The Generation Gaffe

For a long time I have been fascinated by this common idea that each generation thinks following generations are worse. The idea is epitomized in the phrase “kids these days” and whatever complaint follows. So, of course, this has been going on forever. The internet is full of quotes from centuries ago, even from ancient times, where adults are complaining about young people.

Observing these observations is nothing new either (the cartoon below is from 1950). Perhaps for as long as adults have been complaining about younger generations, people have been adding as a footnote to the observation:  “You know, our parents said the same thing about us.”

What fascinates me most is the compulsiveness of it and the level of entrenchment in the thinking. Knowing (as surely everyone reading this does) that every generation complains about the next and that every generation thinks that “this time is different,” and that the statements are almost always factually and historically inaccurate, why do we still do it? Why are people so insistent and willing to argue about the accuracy of their observations? Are not we, those who think we did a better job of being young, the narcissists here?

I have been observing and commenting on this phenomenon all my adult life but I still catch myself thinking this way sometimes. About the time my older kids hit adulthood I began making an effort not to say these sort of things, but I still do on occasion. When I catch myself thinking like this I usually counter these seemingly unintentional thoughts with more rational thinking  (“Well, actually Ferguson, violence among teenagers is now 12% of what it was 20 years ago”). Whenever I start to worry about my kids spending too much time with technology I will tag on some sarcastic self-talk: “Because in the future it will be 1955 again.”

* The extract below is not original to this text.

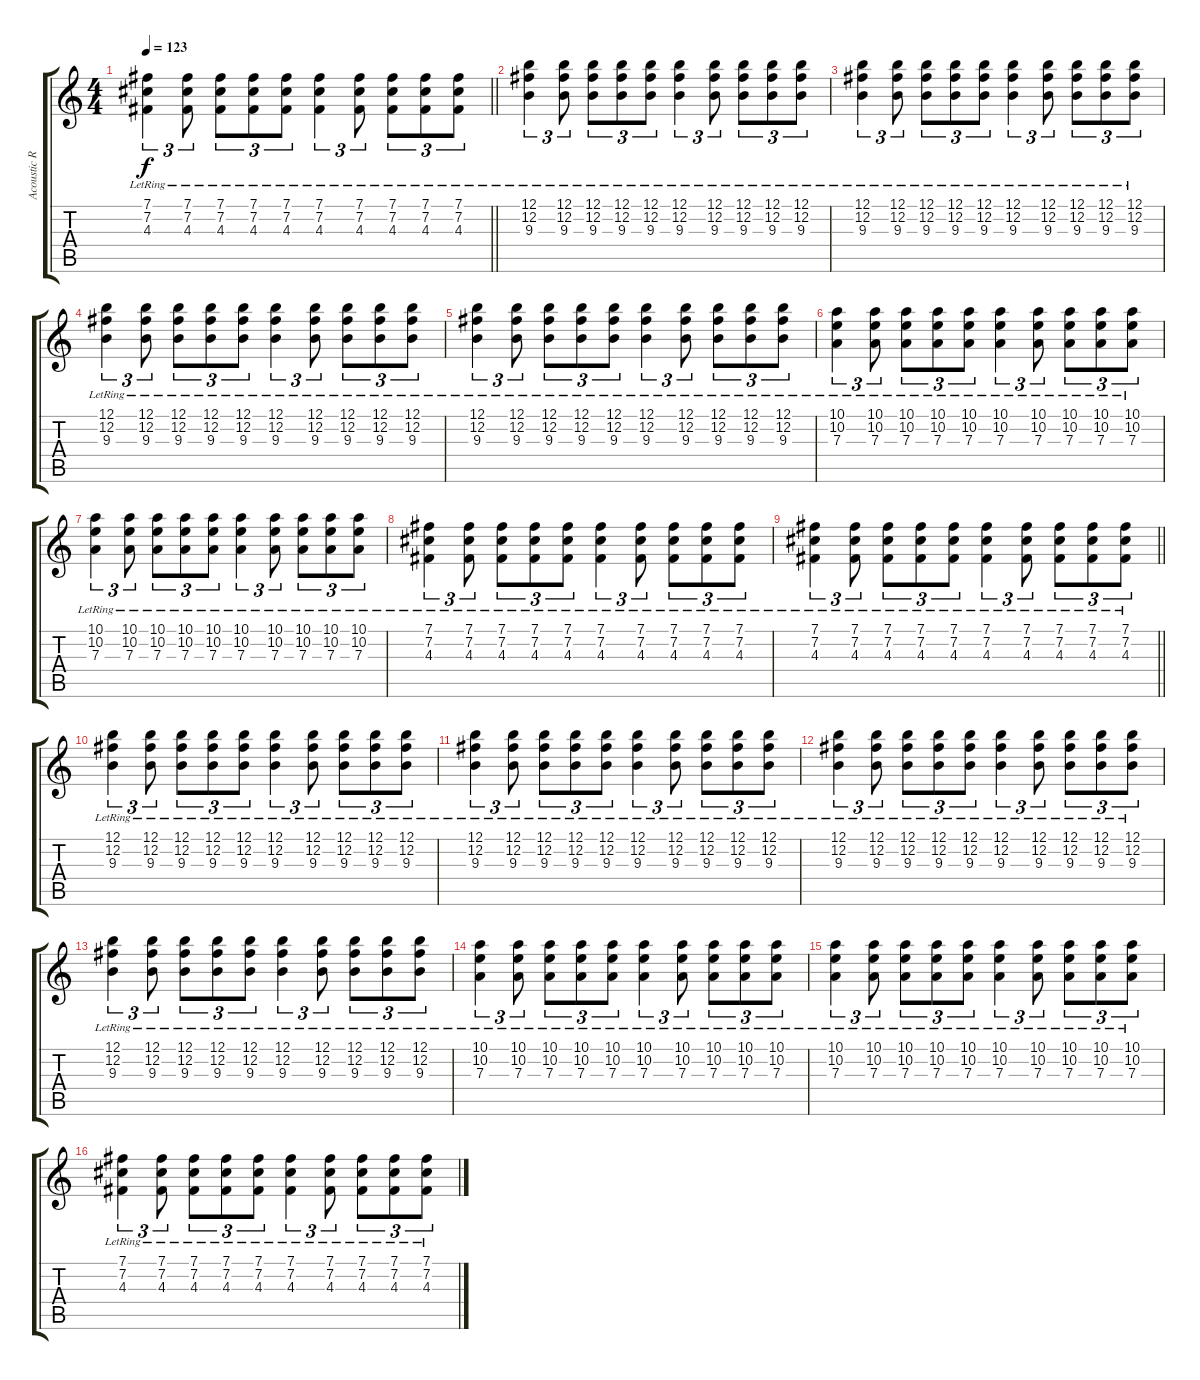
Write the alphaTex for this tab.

There is even a name for these sort of ideas/behavior: “Juvenioa.” It’s a fairly new word so definitions range from the specific–thinking that technology/internet is destroying young minds–to just the general idea of thinking youth are worse today than they were at some other time in history. The person most often credited with coining the word is David Finkelhor, who writes:

“Now it is important to see that the claim about the Internet as youth deviance amplifier is simply a hypothesis, not an established fact, and one that should foster some scrutiny. This is especially true because if one looks for evidence that the Internet is increasing risk and deviance among youth, the remarkable and jarring thing is that in the last 10-15 years while this anxious narrative about the Internet has been coming to dominate parent and media discussions of childhood, we have been observing a dramatically contradictory positive pattern in the social indicators. In the US there has been a remarkable improvement in social problem and risk indicators young people, including many of them that you might expect would be ‘the canaries in the coal mine’ if it were the case that the mass migration of the young people into this technological world was really having such a corrupting and deviance-amplifying influence on them.”

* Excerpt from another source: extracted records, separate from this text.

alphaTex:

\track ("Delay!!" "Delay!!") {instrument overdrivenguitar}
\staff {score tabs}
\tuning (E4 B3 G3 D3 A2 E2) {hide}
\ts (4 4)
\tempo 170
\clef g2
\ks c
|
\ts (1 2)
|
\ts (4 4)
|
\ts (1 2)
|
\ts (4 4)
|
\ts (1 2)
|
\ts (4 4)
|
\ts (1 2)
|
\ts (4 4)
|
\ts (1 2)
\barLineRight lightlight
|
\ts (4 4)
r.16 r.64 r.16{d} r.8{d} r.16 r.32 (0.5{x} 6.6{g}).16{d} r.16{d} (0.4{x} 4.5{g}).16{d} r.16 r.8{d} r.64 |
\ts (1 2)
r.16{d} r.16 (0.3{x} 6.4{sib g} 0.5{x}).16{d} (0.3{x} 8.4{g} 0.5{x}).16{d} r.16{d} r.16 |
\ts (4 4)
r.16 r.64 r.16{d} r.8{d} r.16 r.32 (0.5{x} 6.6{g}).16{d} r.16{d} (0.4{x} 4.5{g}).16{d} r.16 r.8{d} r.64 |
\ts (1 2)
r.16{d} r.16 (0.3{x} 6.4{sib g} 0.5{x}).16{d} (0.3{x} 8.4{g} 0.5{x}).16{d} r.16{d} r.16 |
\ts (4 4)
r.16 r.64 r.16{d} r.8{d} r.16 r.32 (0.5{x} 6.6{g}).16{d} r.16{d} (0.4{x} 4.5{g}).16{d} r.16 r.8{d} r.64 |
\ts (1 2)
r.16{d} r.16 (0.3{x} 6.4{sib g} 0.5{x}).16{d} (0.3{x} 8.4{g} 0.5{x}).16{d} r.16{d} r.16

That’s from his paper: The Internet, Youth Safety and the Problem of “Juvenoia.”

He then goes on to refute with data a long list of common claims (fears) about damage the internet is causing to young people. Nearly every common indicator of well-being for children and teenagers, from pregnancy to academics and just your basic delinquency, has seen improvement during the internet age. If you are interested in this particular form of cognitive bias (akin to stereotyping) his paper is ridiculously fascinating.

Where I am currently is that this type of behavior, Juvenoia or generational bias or whatever we call it, is in fact stereotyping and I should continue working to excise it from my thinking, mostly for my own sake because when I engage in stereotyping it’s like seeing the tree but not the leaves. Where is the poetry in that? And if I can’t see the leaves how do I know it’s actually a tree?

In my professional thinking, it might be more difficult. Here is a list of common ideas marketing people have about millennials. It’s not a definitive list (there are so many lists out there) but it is representative.  The only thing I have done is add a few words to each item, and then make some comments.

Kids today (millennials) like things to happen fast, don’t make ’em wait.

Come on. Speed is relative. Weren’t they saying the same thing about young people when they got pocket calculators and digital watches, or during the rocket age or when TV invaded the home? Planes. Cars. Railroads. The telegraph. Youth have always wanted things to happen faster and been first in line when they do.

Kids today (millennials) like authenticity, so be upfront with them and be yourself.

Because young people have never called bullshit on previous generations or said “don’t trust anyone over 30” or occupied an administration building. In the past, I guess young people liked it when you tried to slick-willy a manipulation past them. And they used to love it whenever an older person attempted to act like a younger person.

Kids today (millennials) like instant access, they want it now.


Kids today (millennials) love free stuff, so offer them free stuff.

Because until 1980, advertisers had never used the word FREE everywhere and all the time over and over everywhere all the time.

Kids today (millennials) love technology.

Finally, we have a generation of young people who are willing to be early adopters of the very latest technological innovations

All of the lists of how to market to kids today (millennials), just seem a little precious to me. All of this is not to say that kids today (millennials) do not engage in stereotyping or have cognitive bias relative to older people (maturanoia?). Of course they do… bunch of impatient, entitled, whiners.